Remove These Malicious Apps From Your Android Device As Soon As Possible

In an ideal world, every app you download from the Play Store would be perfectly safe. After all, Google has strict rules and regulations in place to weed out any apps that might try to harm potential users. Unfortunately, we do not live in an ideal world, and malware enters official marketplaces every day. The last example includes dozens of applications downloaded millions of times without the knowledge of both users and developers.

Goldoson malware goes far

The McAfee mobile research team has discovered a new malicious library, which they have identified as “Goldoson”, which made its way to the Google Play Store and the South Korean ONE Store through 60 approved apps. Overall, Goldoson’s apps have been downloaded 100 million times, with three apps having 10 million downloads each. Bleeping Computer identified the 13 most popular applications affected by this hack:

• L.POINT with L.PAY: 10 million downloads
• Swipe Brick Breaker: 10 million downloads
• Money Manager Expense & Budget: 10 million downloads
• GOM Player: 5 million downloads
• LIVE Score, Real-Time Score: 5 million downloads
• Pikicast: 5 million downloads
• Compass 9: Smart Compass: 1 million downloads
• GOM Audio – Music, Lyrics Sync: 1 million downloads
• LOTTE WORLD Magicpass: 1 million downloads
• Bounce Brick Breaker: 1 million downloads
• Infinite Slice: 1 million downloads
• SomNote – Beautiful note taking app: 1 million downloads
• Korea Subway Information: Metroid: 1 million downloads

However, unlike previous detections of malicious apps, the developers of these 60 apps were not deliberately implicated. Their applications were legitimate, but they relied on a third-party library containing the Goldoson malware.

How does Goldson work?

We know from McAfee research that Goldoson collects lists of apps you install on your device, as well as a log of Wi-Fi networks, Bluetooth connections, and GPS locations. The library only has access to this information if you grant it, but since there was nothing suspicious in the applications initially, these permissions may have been granted. The library can then click ads in the background without your knowledge, profiting from ad fraud.
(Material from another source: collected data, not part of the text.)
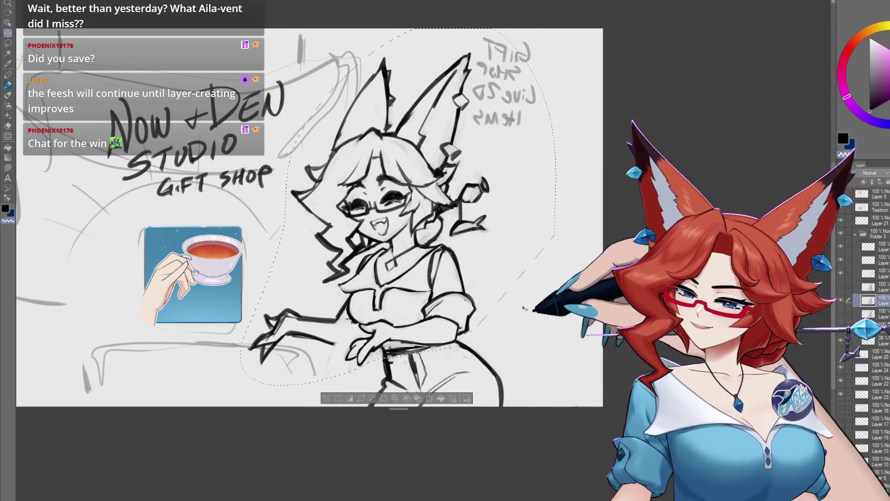
drag(480, 305, 491, 305)
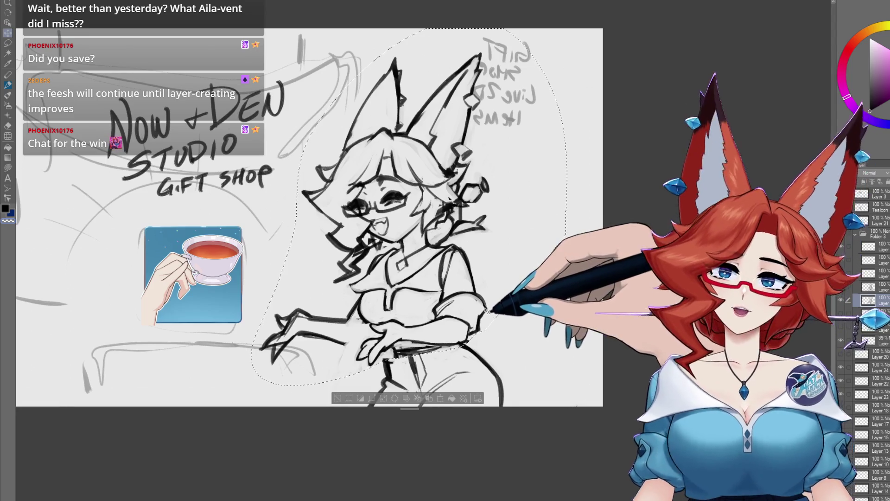
key(ctrl+z)
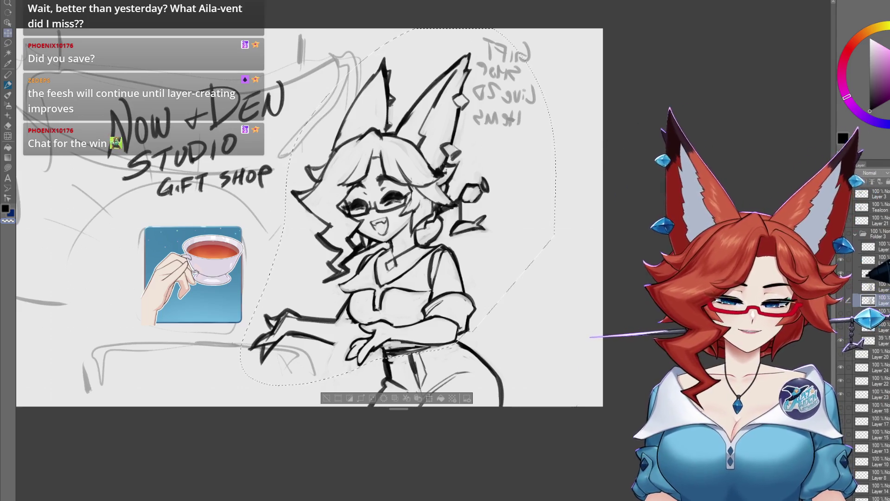
key(ctrl+z)
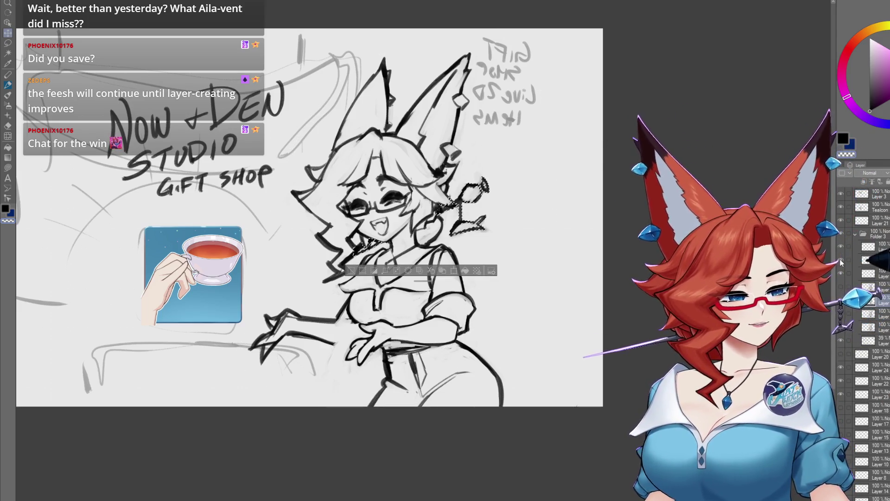
key(ctrl+z)
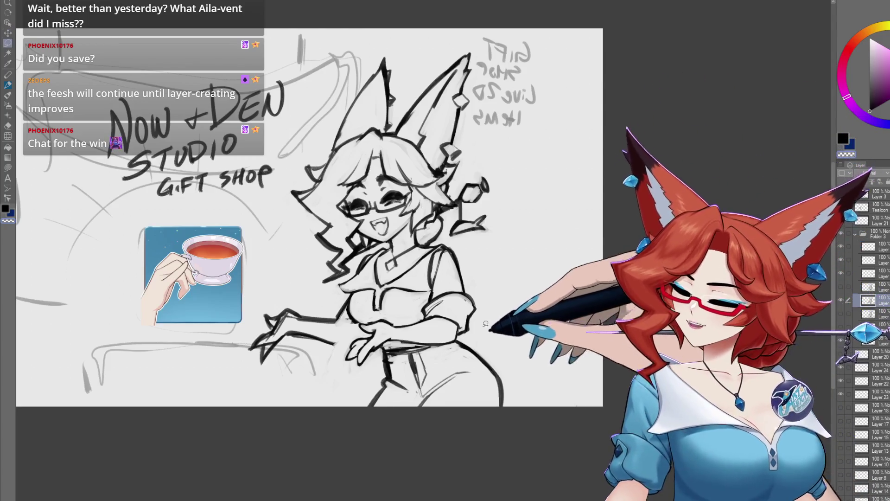
mouse_move(387, 344)
mouse_down()
mouse_move(357, 408)
mouse_move(534, 445)
mouse_move(514, 347)
mouse_up()
drag(509, 378, 499, 378)
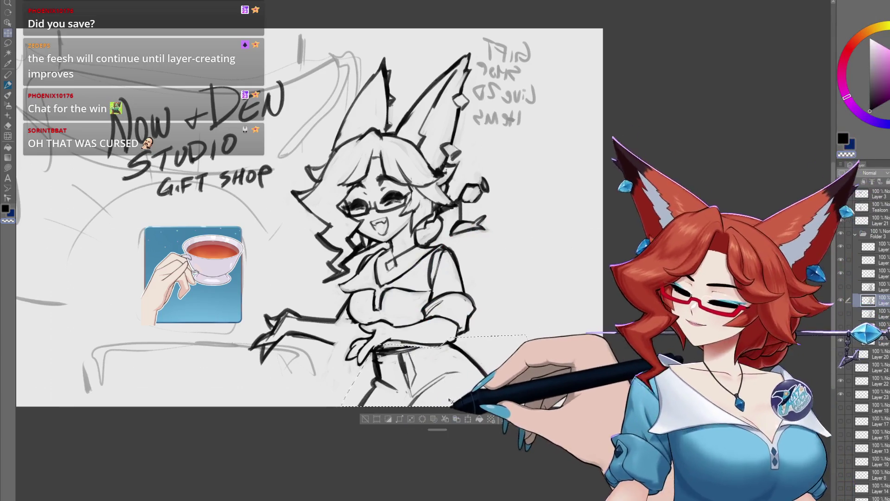
key(ctrl+d)
drag(471, 345, 489, 327)
scroll(489, 327, up, 3)
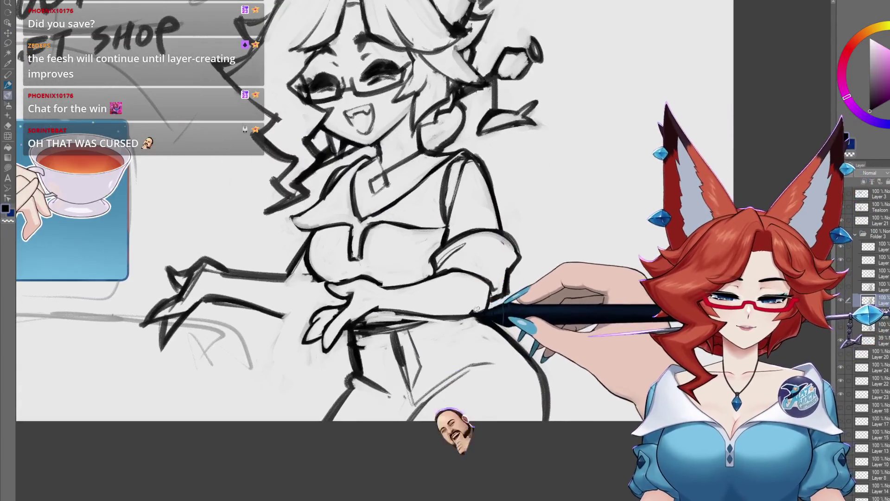
mouse_move(480, 307)
mouse_down()
mouse_move(470, 368)
mouse_move(467, 351)
mouse_move(487, 346)
mouse_up()
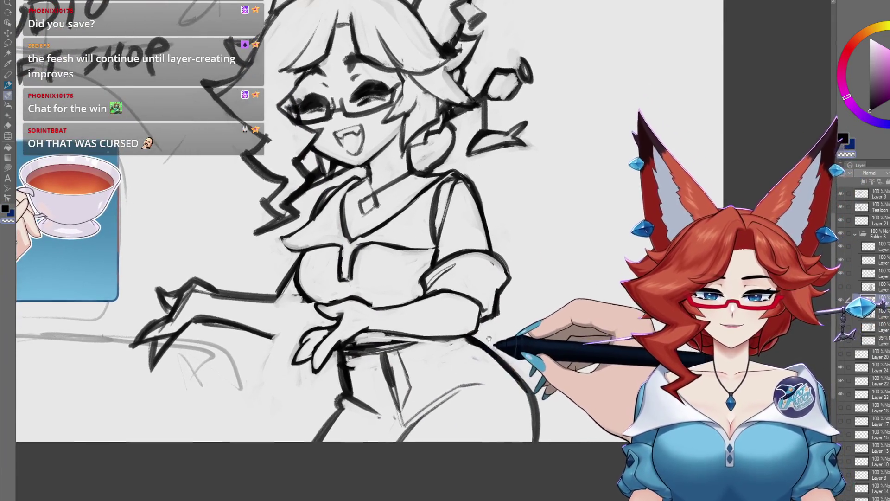
scroll(487, 347, down, 5)
scroll(515, 350, up, 2)
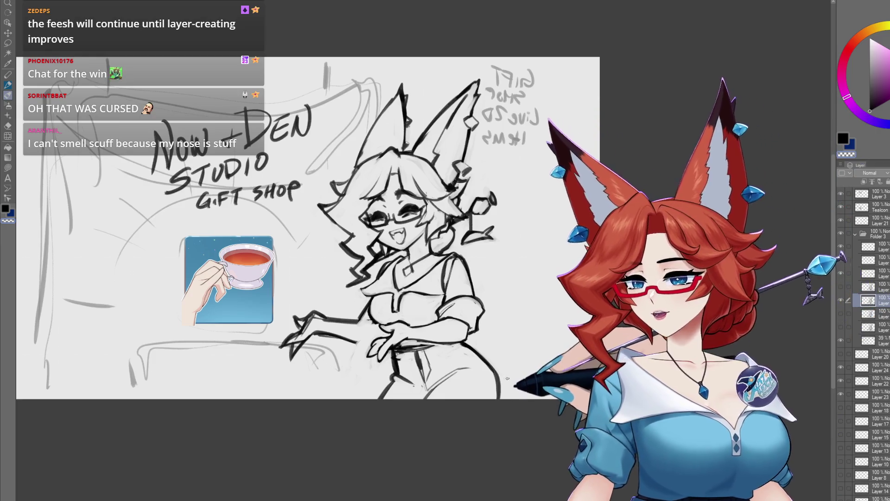
drag(473, 305, 484, 324)
scroll(484, 324, up, 1)
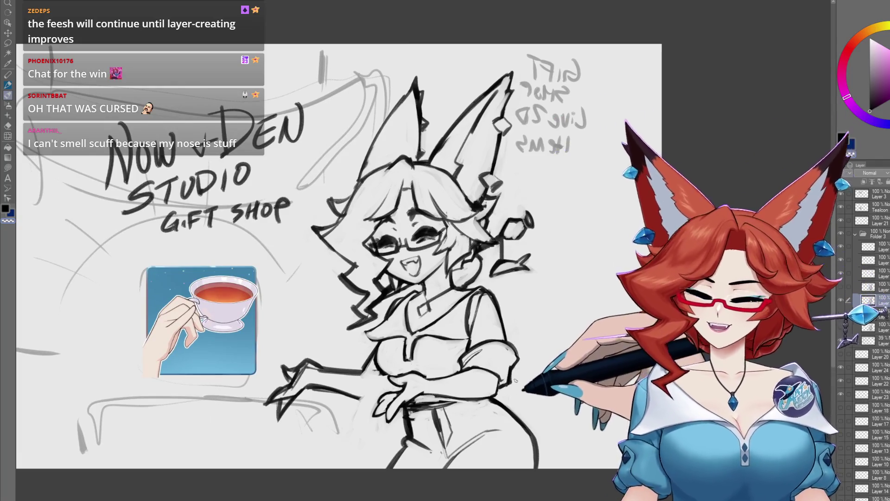
mouse_move(527, 449)
mouse_down()
mouse_move(420, 479)
mouse_move(633, 461)
mouse_move(592, 459)
mouse_up()
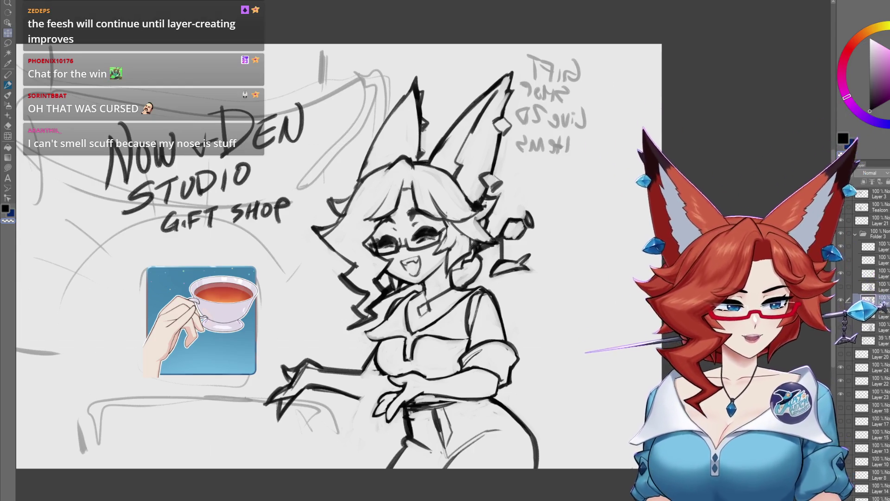
scroll(535, 329, up, 5)
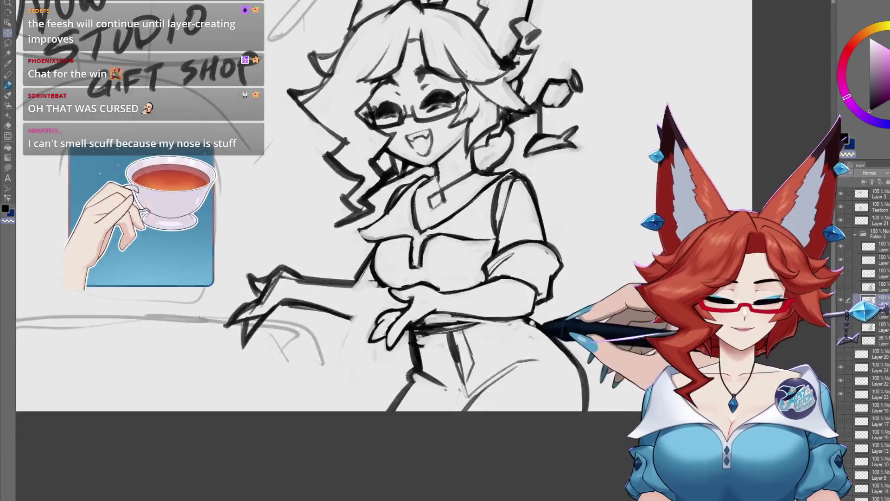
scroll(536, 329, up, 3)
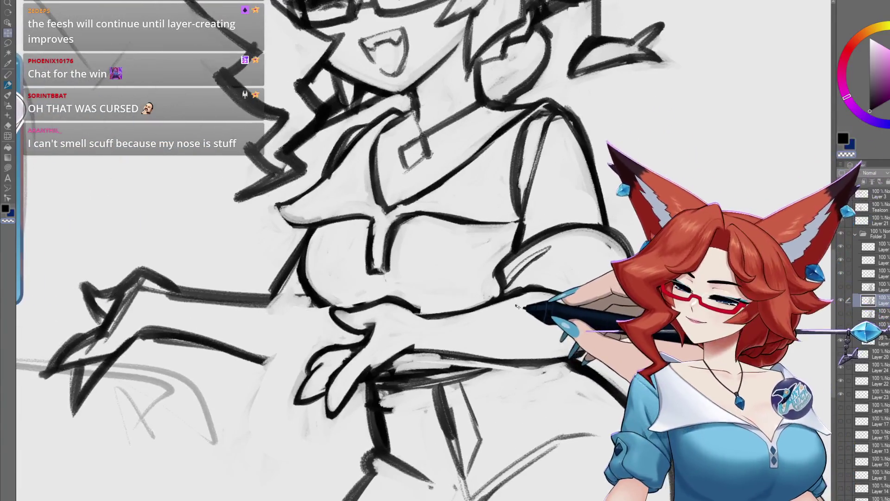
drag(517, 306, 549, 306)
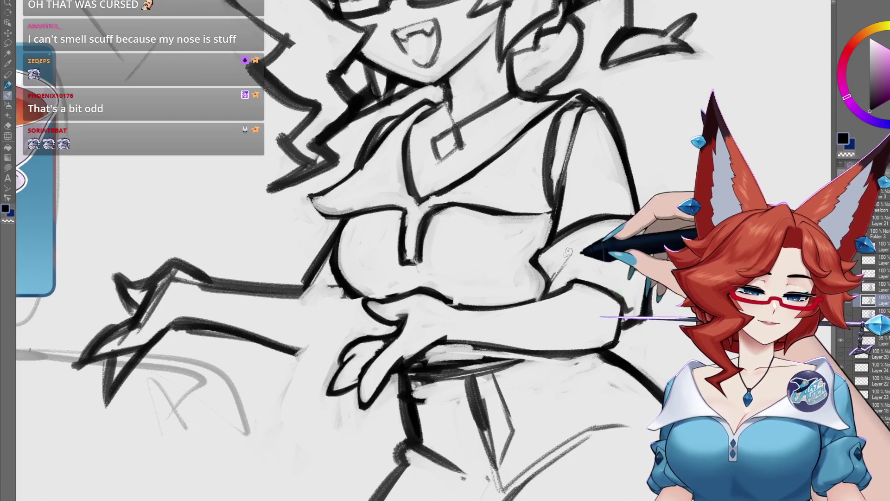
drag(629, 277, 647, 258)
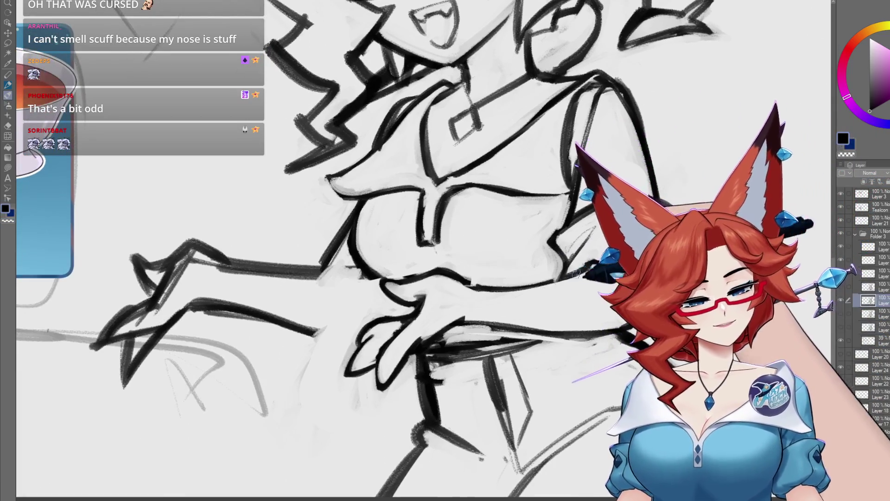
scroll(564, 279, down, 6)
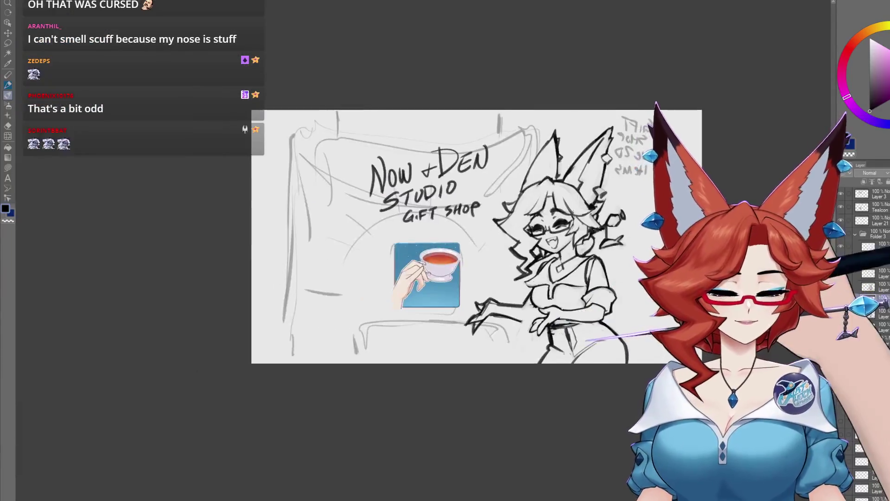
scroll(580, 313, up, 5)
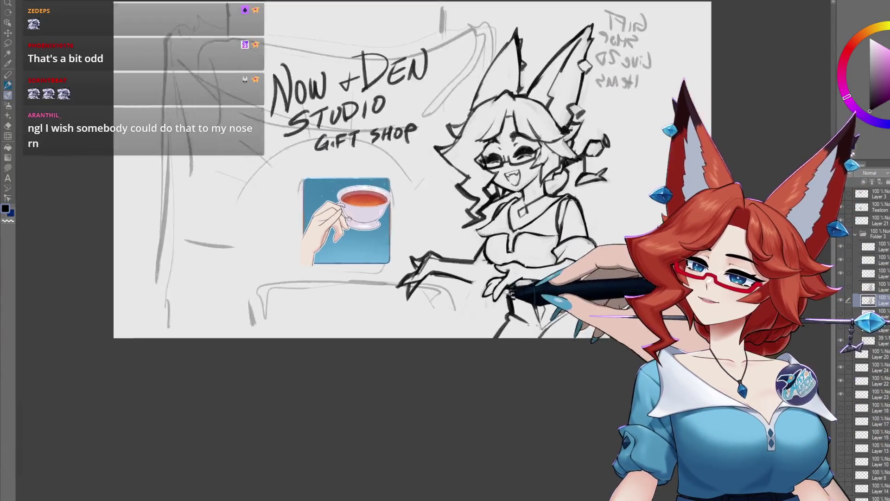
drag(552, 300, 548, 319)
scroll(548, 319, up, 3)
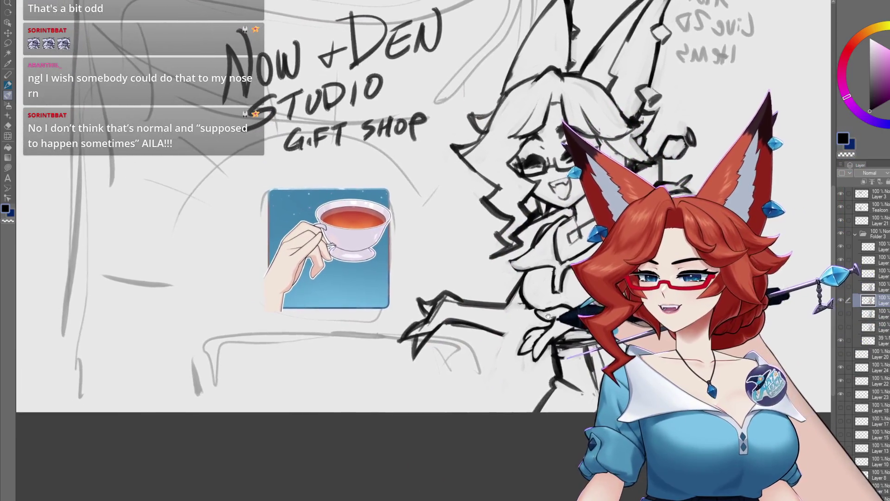
mouse_move(560, 323)
mouse_down()
mouse_move(641, 302)
mouse_move(354, 372)
mouse_up()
When you install an application that interacts with the Goldoson library, it registers your device and starts communicating with the server. The server then determines how often Goldoson should click on ads or steal your data. This usually runs every two days, after which it sends a complete list of all apps, location history, number of devices and network connections it has discovered during that time.

Update or uninstall these apps as soon as possible

According to McAfee’s list, all of these apps are currently either updated or removed from the Play Store. That means you need to be active: take a look at the list of apps in the McAfee report and see if your Android device has them. If so, take note of which apps have been updated and which have been removed. If an update is available, install it as soon as possible. However, if the app is no longer in the Play Store, delete it immediately. Google may have removed the app from the Play Store, but this will not affect its placement on your device.